» GIVEN TASK A
Answer these questions about the data archiving text below:
(i) What command stops data archiving?
(ii) What three types of archive storage does the prompt offer?
(iii) Which two S3 storage classes require thawing operations during data recovery?

» PROVIDED TEXT
********
# Data Archiving and Reloading
# I. Data archiving function (ta_data_archive)
The data archiving function is to migrate and archive some historical data or data that does not need to be used for the time being to cheap storage, so as to release the disk resources of the TA cluster and save the use cost.
# 1.1 Archiving commands
#start
ta-tool data_archive start
#stop
ta-tool data_archive stop
#retry
ta-tool data_archive retry -jobid *******
# 1.2 Archiving method
# 1.2.1 S3 method
# 1.2.1.1 Environmental preparation
- Apply for Amazon S3 service
- Create a bucket (Bucket) for archiving, and the area of the bucket is recommended to be consistent with the TA cluster server
- Create the key to access the bucket
# 1.2.1.2 Sample commands
[ta@ta1 ~]$ ta-tool data_archive start
Please enter JobId for this job without background random generation>
------------------------------------------------------------
Please enter the project appid that needs to be archived> 5487f6b**********f9c379aa9bb
------------------------------------------------------------
Please enter the start time for project archiving: YYYY-MM-DD > 2018-01-01
------------------------------------------------------------
Please enter the end time for project archiving: YYYY-MM-DD > 2018-12-31
------------------------------------------------------------
Please enter the event type for project archiving (not required)>
------------------------------------------------------------
Please enter the type of archive storage: hdfs or rsync or s3 > s3
------------------------------------------------------------
Please enter S3 AccesskeyID> AK************YO6G3
------------------------------------------------------------
Please enter S3 secretAccessKey> J23************rZb
------------------------------------------------------------
Please enter S3 region code> cn-****-1
------------------------------------------------------------
Please enter S3 bucket name>ta************ive
------------------------------------------------------------
Please enter the S3 file storage class (default: STANDARD)> S*****D
------------------------------------------------------------
Please enter the target directory for project archiving> data*****_test
------------------------------------------------------------
# 1.2.1.3 Step description
- Enter jobid, which can be customized or generated in the background. Specify jobid when the task fails and retries.
- Enter project appid
- Enter the start date (outside the most recent month)
- Enter the end date (outside the most recent month)
- Enter the specified event type (not required) to archive a single event type
- Select the type of archival storage S3
- Enter the accesskeyid for s3
- Enter the secretAccessKey (managed in the S3 IAM service)
- Specify bucket (opens new window) region code
- Enter bucket name
- Select the storage type (opens new window) (standard mode by default). The GLACIER and DEEP_ARCHIVE storage classes in the storage type are designed for low-cost data archiving, but they require thawing operations during data recovery. It is more cumbersome.
********
» GIVEN TASK B
How many lines of the records contain the string "center"? Case counts, and the reply should be the number alone.

» SUPPLIED DATA
********
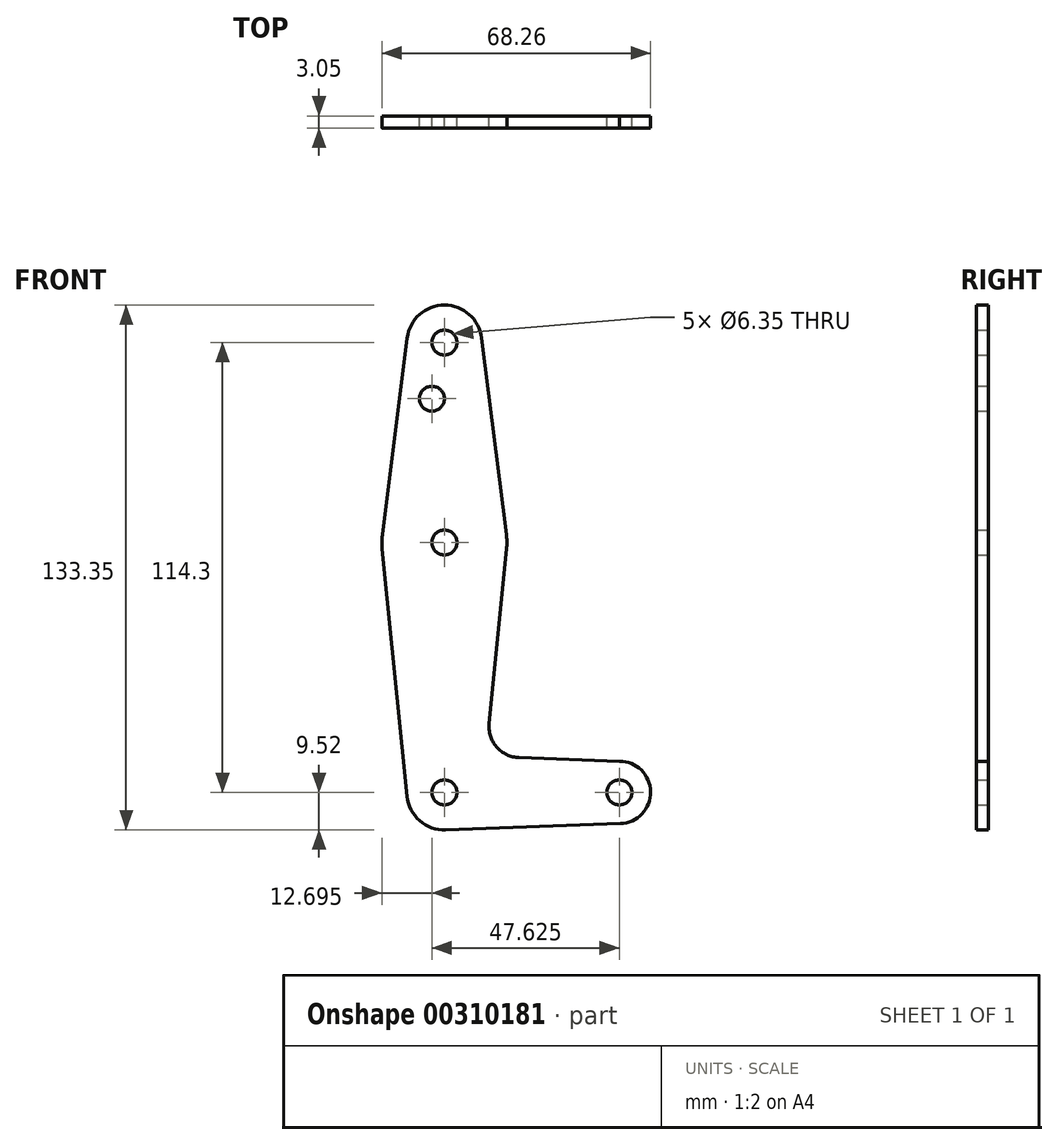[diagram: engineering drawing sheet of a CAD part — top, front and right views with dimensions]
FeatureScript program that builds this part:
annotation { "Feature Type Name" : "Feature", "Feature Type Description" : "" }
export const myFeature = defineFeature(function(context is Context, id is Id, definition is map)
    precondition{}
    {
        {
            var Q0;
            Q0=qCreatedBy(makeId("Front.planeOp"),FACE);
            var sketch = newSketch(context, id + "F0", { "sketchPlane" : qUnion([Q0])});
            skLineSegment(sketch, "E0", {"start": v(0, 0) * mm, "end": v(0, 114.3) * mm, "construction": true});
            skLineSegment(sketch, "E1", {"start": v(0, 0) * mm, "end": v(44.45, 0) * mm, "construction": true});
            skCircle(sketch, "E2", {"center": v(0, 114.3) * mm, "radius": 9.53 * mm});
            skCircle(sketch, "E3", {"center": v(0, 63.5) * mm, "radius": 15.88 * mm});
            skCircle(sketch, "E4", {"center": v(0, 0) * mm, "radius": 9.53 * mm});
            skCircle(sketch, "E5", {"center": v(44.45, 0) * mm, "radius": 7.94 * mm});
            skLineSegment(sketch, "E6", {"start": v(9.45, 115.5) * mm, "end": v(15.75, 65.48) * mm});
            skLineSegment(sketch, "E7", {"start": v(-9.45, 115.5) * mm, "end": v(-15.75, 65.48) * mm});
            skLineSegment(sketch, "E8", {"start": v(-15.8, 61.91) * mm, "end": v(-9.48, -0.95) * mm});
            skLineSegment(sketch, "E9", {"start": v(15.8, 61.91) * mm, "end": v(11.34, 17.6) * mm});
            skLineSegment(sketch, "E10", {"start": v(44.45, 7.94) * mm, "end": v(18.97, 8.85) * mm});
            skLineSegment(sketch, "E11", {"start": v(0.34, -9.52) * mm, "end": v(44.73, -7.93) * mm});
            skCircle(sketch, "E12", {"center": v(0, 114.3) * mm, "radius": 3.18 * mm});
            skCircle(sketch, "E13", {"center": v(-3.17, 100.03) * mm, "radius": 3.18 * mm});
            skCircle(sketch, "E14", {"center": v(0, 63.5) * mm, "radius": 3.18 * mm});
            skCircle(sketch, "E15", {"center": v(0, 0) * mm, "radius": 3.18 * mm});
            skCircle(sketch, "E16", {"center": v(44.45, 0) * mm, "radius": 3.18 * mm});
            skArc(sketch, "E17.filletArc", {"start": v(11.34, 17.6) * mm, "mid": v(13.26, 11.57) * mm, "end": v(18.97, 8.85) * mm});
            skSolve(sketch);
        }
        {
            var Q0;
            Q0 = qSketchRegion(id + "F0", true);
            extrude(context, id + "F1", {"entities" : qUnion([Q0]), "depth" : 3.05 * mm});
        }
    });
********
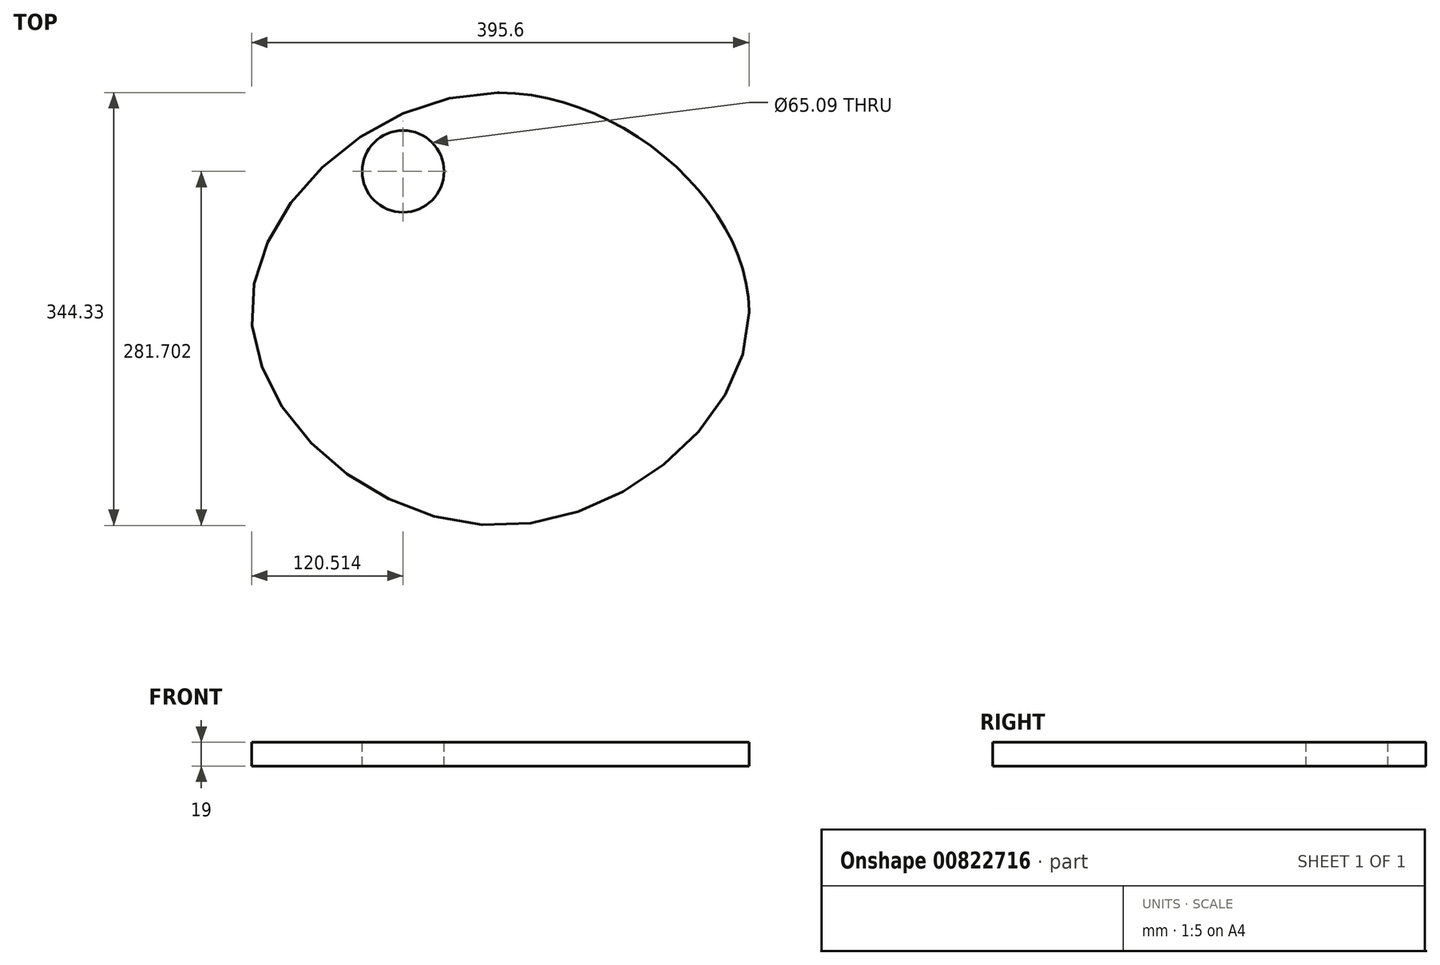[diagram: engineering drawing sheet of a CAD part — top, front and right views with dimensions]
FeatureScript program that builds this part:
********
» WORKED ANSWER A
(i) ta-tool data_archive stop
(ii) hdfs, rsync and s3
(iii) GLACIER and DEEP_ARCHIVE

» WORKED ANSWER B
9